Not so wherever Arzie went. If he saw something that wasn’t already in the database, BAM! It had a name by the end of the day. The ehkhin tree, for example. There weren’t any around the Outpost, and in his travels while seeking for suitable homestead, he found the first samples. /Ehkhin Arzium/, he called them, using the Kriosian naming system he had been taught by his Maestro, and which he was now teaching to Ishae.

Heh. t’Lheollah. He chuckled to himself. As it turned out, she wasn’t actually an Ensign. She was bluffing her way across the Quadrant. She was a refugee, that was true. She was not, however, a Starfleet engineering. It was a clever ruse, though. Not many people would’ve paid her any nevermind, except she had felt rather full of gumption that night four months ago and had a fateful encounter with the base CO.

He wouldn’t snitch on her, of course. She took him up on his offer of studying under him. Even now he could hear her attempts at playing the kaulasokhi. It had been getting better. Truthfully. She threw herself into her studies with such great vigour that Kaveh was more than impressed.    

Ishae resisted at first. What did music have to do with this apprenticeship she was supposed to be undertaking, she protested. Arzie had been apprenticed himself when he was still too young to question why he had to be immersed in the Fine Arts. He hadn’t questioned it, but he had still remembered the reasons.

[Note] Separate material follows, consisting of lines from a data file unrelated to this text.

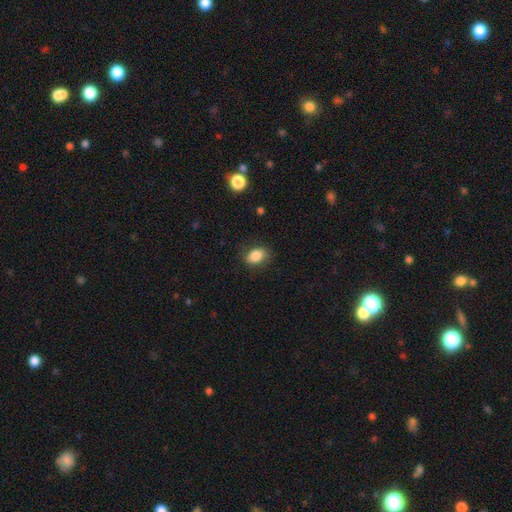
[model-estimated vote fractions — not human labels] smooth 80%, featured or disk 12%, star or artifact 8%. Down the decision tree: how rounded — in between (77%); merging — none (76%).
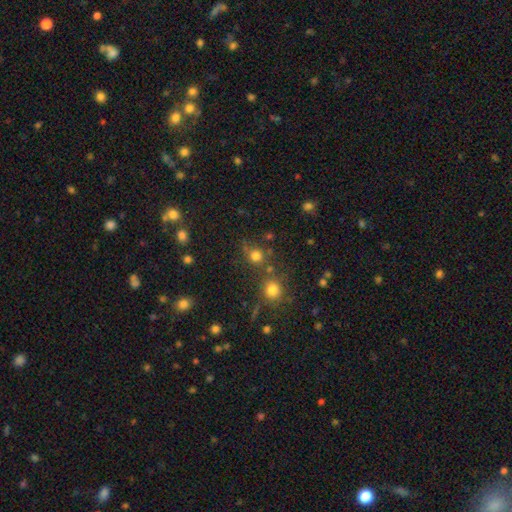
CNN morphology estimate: type=smooth (76%); roundness=round (87%); merging=none (65%).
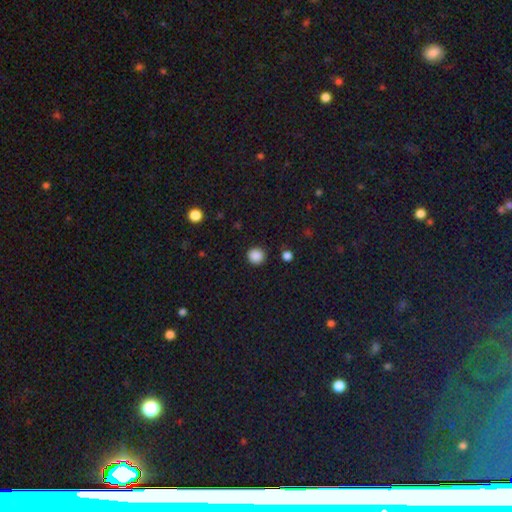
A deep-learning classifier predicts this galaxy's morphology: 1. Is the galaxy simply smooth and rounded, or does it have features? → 87% smooth, 10% star or artifact, 2% featured or disk.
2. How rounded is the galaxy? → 92% round, 7% in between, 1% cigar-shaped.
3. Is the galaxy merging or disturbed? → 91% none, 6% minor disturbance, 2% major disturbance, 1% merger.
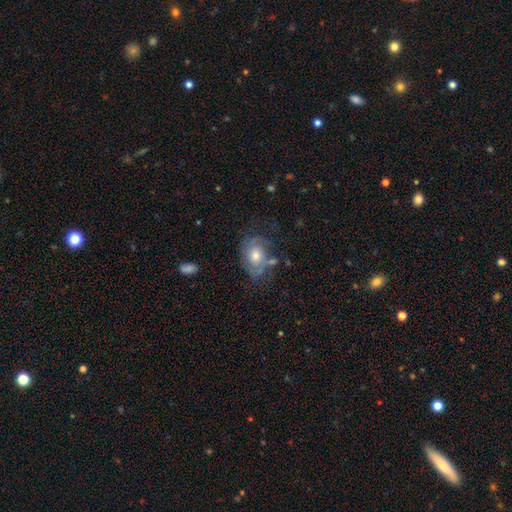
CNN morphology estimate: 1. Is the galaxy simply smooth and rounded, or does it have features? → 57% featured or disk, 34% smooth, 9% star or artifact.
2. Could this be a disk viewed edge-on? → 96% no, 4% yes.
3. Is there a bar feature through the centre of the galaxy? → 81% no, 17% weak, 3% strong.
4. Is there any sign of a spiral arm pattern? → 70% yes, 30% no.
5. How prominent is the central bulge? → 68% moderate, 19% small, 10% large, 2% none, 1% dominant.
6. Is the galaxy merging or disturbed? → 52% none, 26% minor disturbance, 16% major disturbance, 6% merger.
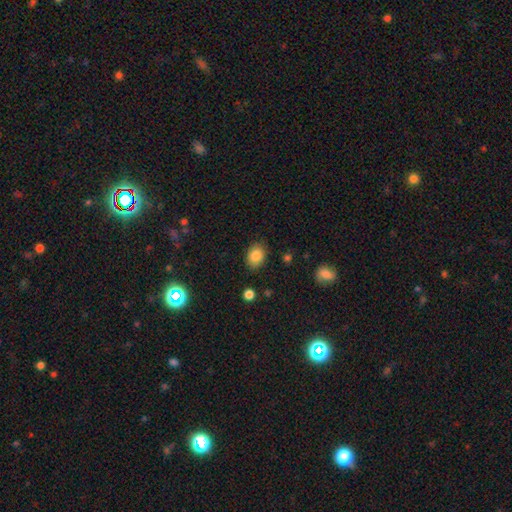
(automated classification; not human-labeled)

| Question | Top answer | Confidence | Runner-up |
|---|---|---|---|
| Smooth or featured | smooth | 85% | star or artifact (9%) |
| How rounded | in between | 65% | round (34%) |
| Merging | none | 85% | minor disturbance (11%) |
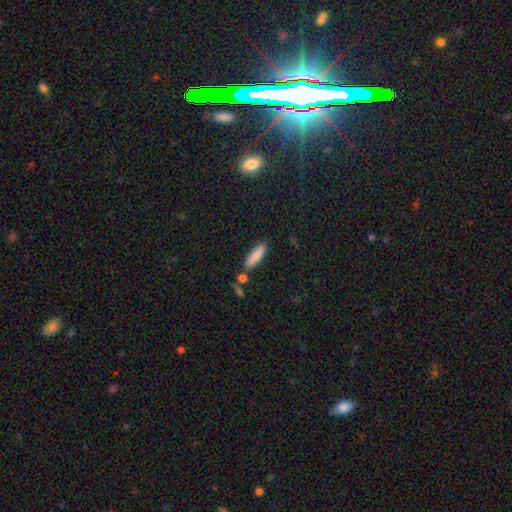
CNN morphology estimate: smooth-or-featured: smooth: 85% | featured or disk: 8% | star or artifact: 7%
  how-rounded: cigar-shaped: 62% | in between: 36% | round: 2%
  merging: none: 80% | minor disturbance: 10% | merger: 7% | major disturbance: 3%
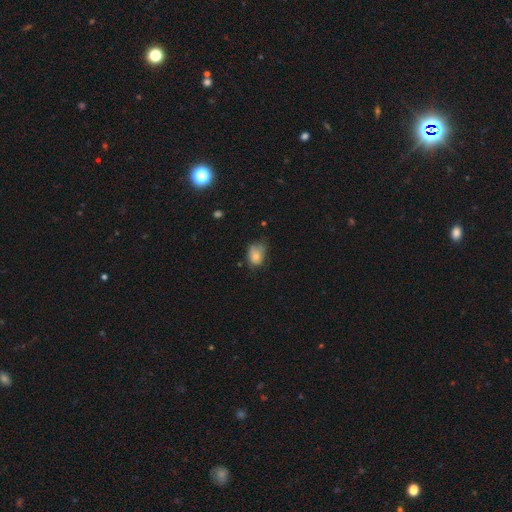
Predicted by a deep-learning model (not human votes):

‘Music appeals to the ear and the mind, the emotions and the intellect, the senses and the spirit.’ He Arzie would respond, his Maestro’s voice being channeled through him. ‘Likewise with Visual Arts. A complete education must include the development of the creative nature and must provide the apprentice with the tools and the technique with which to express their ideas, their feelings, and their love.    A good artist is a complete thinker and vice versa.’

Arzie hadn’t even noticed that the music had ceased before he had drifted off.